Buying time promotes happiness

Part 5 of a miniseries reviewing selected papers from Altmetric’s list of the top 100 most-discussed journal articles of 2017.

Incomes have risen globally, but an unintended consequence of this has been increased feelings of time scarcity. To help understand what can be done to address this time famine, an August 2017 study[1] asked this question:

Could allocating discretionary income to buy free time — such as by paying to delegate common household chores, like cleaning, shopping, and cooking — reduce the negative effects of the modern time famine, thereby promoting well-being?

The study found that:

Across several distinct samples, including adults from Canada, the United States, Denmark, The Netherlands, and a large sample of Dutch millionaires, buying time was linked to greater life satisfaction. These results held controlling for a wide range of demographics, as well as for the amount that respondents spent on groceries and material and experiential purchases each month. These results were not moderated by income, suggesting that people from various socioeconomic backgrounds benefit from making time-saving purchases. Furthermore, in a preregistered within-subjects experiment, making a time-saving purchase caused improvements in daily mood.

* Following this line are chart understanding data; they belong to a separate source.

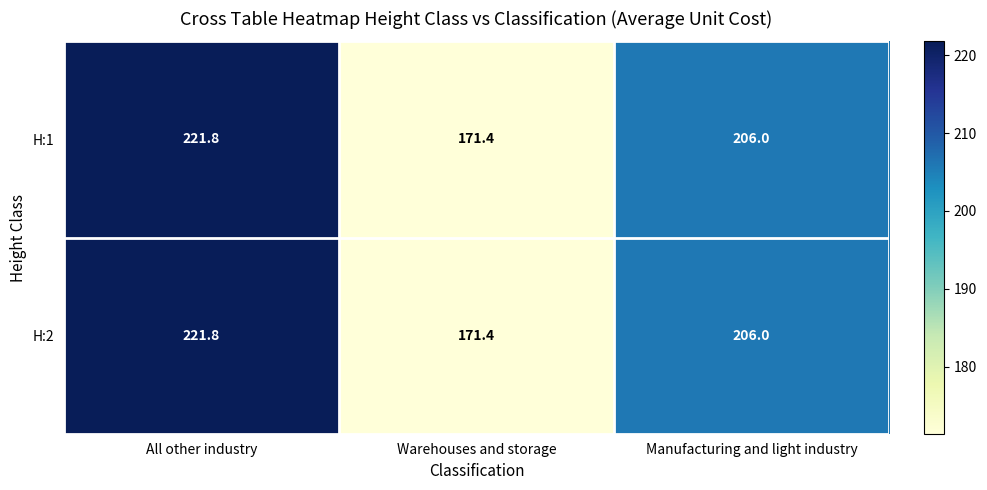

Where is H:2 nearest to the value 196?

Manufacturing and light industry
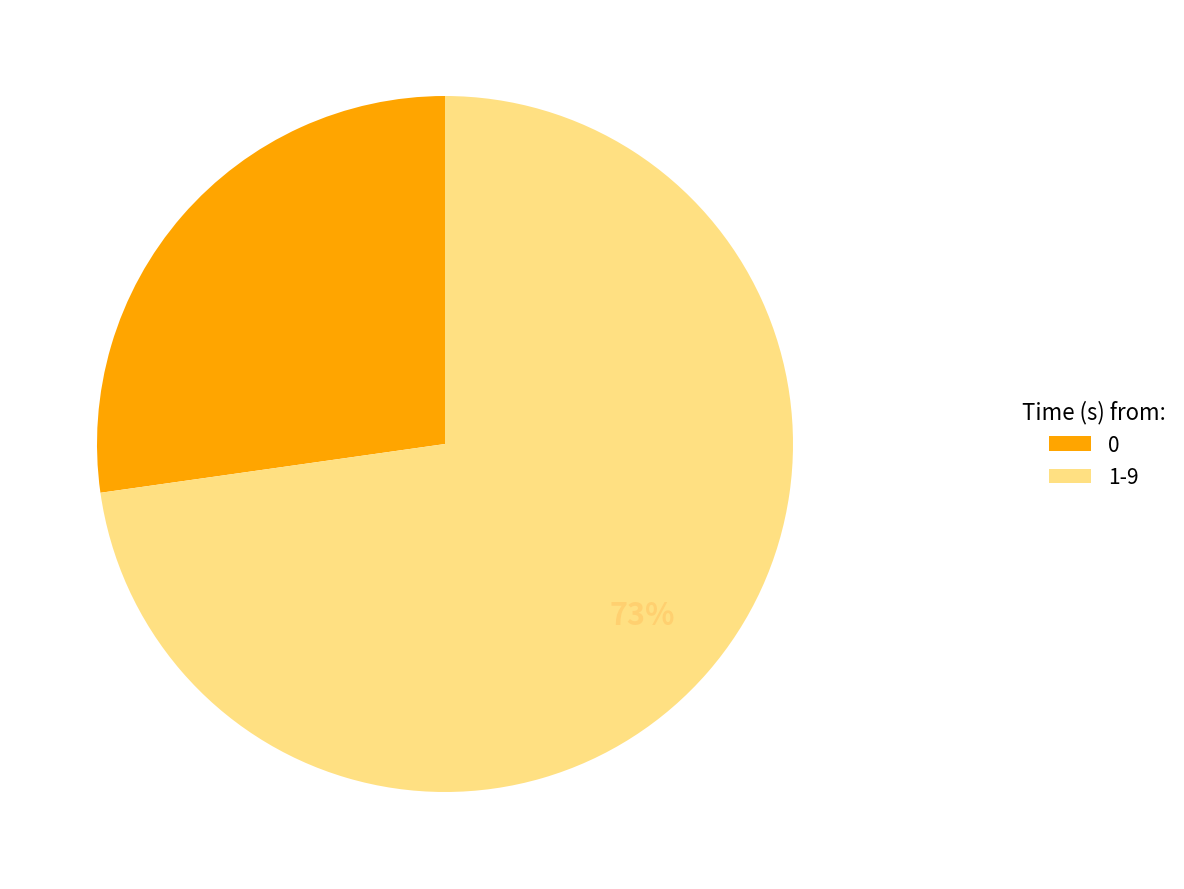

Is there a majority slice in this chart?

Yes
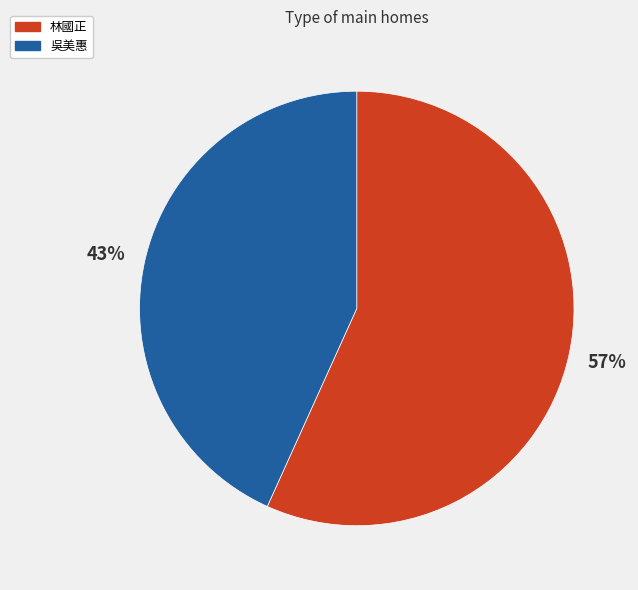

Which slice represents more than half of the pie?

林國正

The researchers further note that:

  • Using money to buy time may reduce feelings of time pressure on a given day and provide a cumulative benefit by serving as a buffer against the deleterious effects of time pressure on overall life satisfaction.
  • Buying time may serve as a buffer against the negative effects of time stress in part by enhancing perceived control.
  • Despite the potential benefits of buying time, many respondents allocated no discretionary income to buying time, even when they could afford it.
  • These low rates may further vary as function of culture and gender. Within many cultures, women may feel obligated to complete household tasks themselves, working a “second-shift” at home, even when they can afford to pay someone to help.
  • In the face of an increasing time famine, organizations and policymakers could move beyond their focus on promoting financial affluence to promoting time affluence as well.

Reference:

  1. Whillans, A. V., Dunn, E. W., Smeets, P., Bekkers, R., & Norton, M. I. (2017). Buying time promotes happiness. Proceedings of the National Academy of Sciences, 201706541.